→ DOCUMENT EXTRACT:
---
From a young age, the importance of good oral health has been drilled into us- whether that be at school, by our parents or our trusty dentist.
The norm is that 6-monthly visits will suffice and if you floss, brush regularly and limit the amount of sugary foods and drinks you consume, you should be in the tooth fairy’s good books for the foreseeable.
Although, it is not only the neglect of oral hygiene that can cause unhealthy teeth and gums; genetics can determine things like having ‘softer’ enamel, which unfortunately allows more bacteria beyond the surface of the teeth, making them more prone to cavities.
Oral health problems are not often classed as serious health issues, this is because they don’t usually pose an immediate serious threat to your overall health however, it may come as a surprise that ill oral health is directly linked with heart disease.
Studies have shown:
- Gum disease (periodontitis) is associated with an increased risk of developing heart disease.
- Poor dental health increases the risk of a bacterial infection in the blood stream, which can affect the heart valves. Oral health may be particularly important if you have artificial heart valves.
---
→ RECORDED INFORMATION:
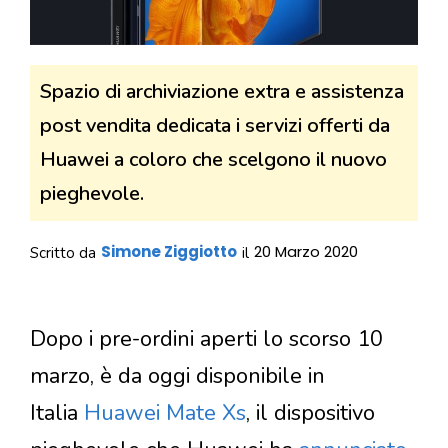
Spazio di archiviazione extra e assistenza
post vendita dedicata i servizi offerti da
Huawei a coloro che scelgono il nuovo
pieghevole.
Simone Ziggiotto
20 Marzo 2020
Scritto da
il
Dopo i pre-ordini aperti lo scorso 10
marzo, è da oggi disponibile in
Italia
Huawei Mate Xs
, il dispositivo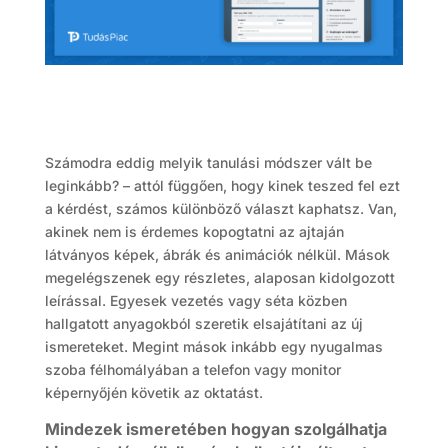
Számodra eddig melyik tanulási módszer vált be
leginkább? – attól függően, hogy kinek teszed fel ezt
a kérdést, számos különböző választ kaphatsz. Van,
akinek nem is érdemes kopogtatni az ajtaján
látványos képek, ábrák és animációk nélkül. Mások
megelégszenek egy részletes, alaposan kidolgozott
leírással. Egyesek vezetés vagy séta közben
hallgatott anyagokból szeretik elsajátítani az új
ismereteket. Megint mások inkább egy nyugalmas
szoba félhomályában a telefon vagy monitor
képernyőjén követik az oktatást.
Mindezek ismeretében hogyan szolgálhatja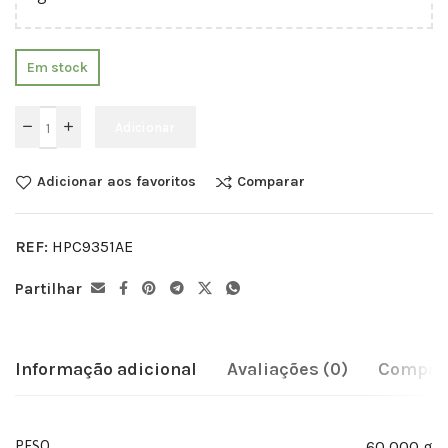
Em stock
Adicionar
Adicionar aos favoritos
Comparar
REF:
HPC9351AE
Partilhar
Informação adicional
Avaliações (0)
Compati
60,000 g
PESO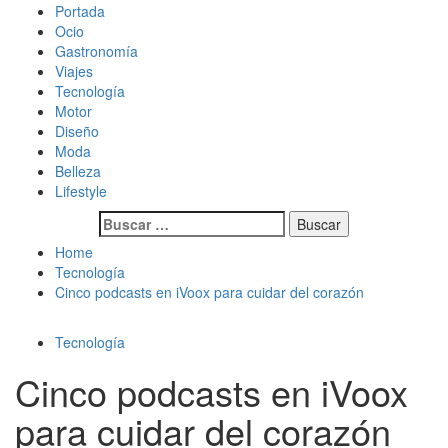
Skip
Primary
Magazine de gastronomía, belleza, ocio, viajes, motor, tecnología,
Magazine de gastronomía, belleza, ocio, viajes, motor, tecnología,
Portada
to
Menu
diseño…
diseño…
Ocio
content
Gastronomía
Viajes
Tecnología
Motor
Diseño
Moda
Belleza
Lifestyle
Buscar:
Home
Tecnología
Cinco podcasts en iVoox para cuidar del corazón
Tecnología
Cinco podcasts en iVoox
para cuidar del corazón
---
→ ASSIGNED TASK A:
Answer these questions about the text on oral health:
(i) How often are dental visits normally said to be enough?
(ii) What inherited trait can make teeth more prone to cavities?
(iii) With which disease is ill oral health directly linked?
→ ASSIGNED TASK B: In the text on oral health, take the part starting at "From a young" and ending at "prone to cavities.", and write it out again with "dentist" replaced by "hygienist".
→ ASSIGNED TASK C: Extend the text on oral health and heart disease, continuing it past its last sentence.

→ RESPONSE A:
(i) Every six months.
(ii) Having "softer" enamel.
(iii) Heart disease.

→ RESPONSE B:
From a young age, the importance of good oral health has been drilled into us- whether that be at school, by our parents or our trusty hygienist.
The norm is that 6-monthly visits will suffice and if you floss, brush regularly and limit the amount of sugary foods and drinks you consume, you should be in the tooth fairy’s good books for the foreseeable.
Although, it is not only the neglect of oral hygiene that can cause unhealthy teeth and gums; genetics can determine things like having ‘softer’ enamel, which unfortunately allows more bacteria beyond the surface of the teeth, making them more prone to cavities.

→ RESPONSE C:
- Tooth loss patterns are connected to coronary artery disease.
- There is a strong connection between diabetes and cardiovascular disease and evidence that people with diabetes benefit from periodontal treatment.
- Heart disease is not the most common result of ill oral health; however, the link is prominent so it’s important to always take care of your teeth and gums.
Dental appointments are set up routinely, to avoid tooth loss or serious oral damage in the first instance. At Echelon Health, we believe that our overall health should also be approached in this way- why wait around for something to go wrong when you can prevent it in the first place?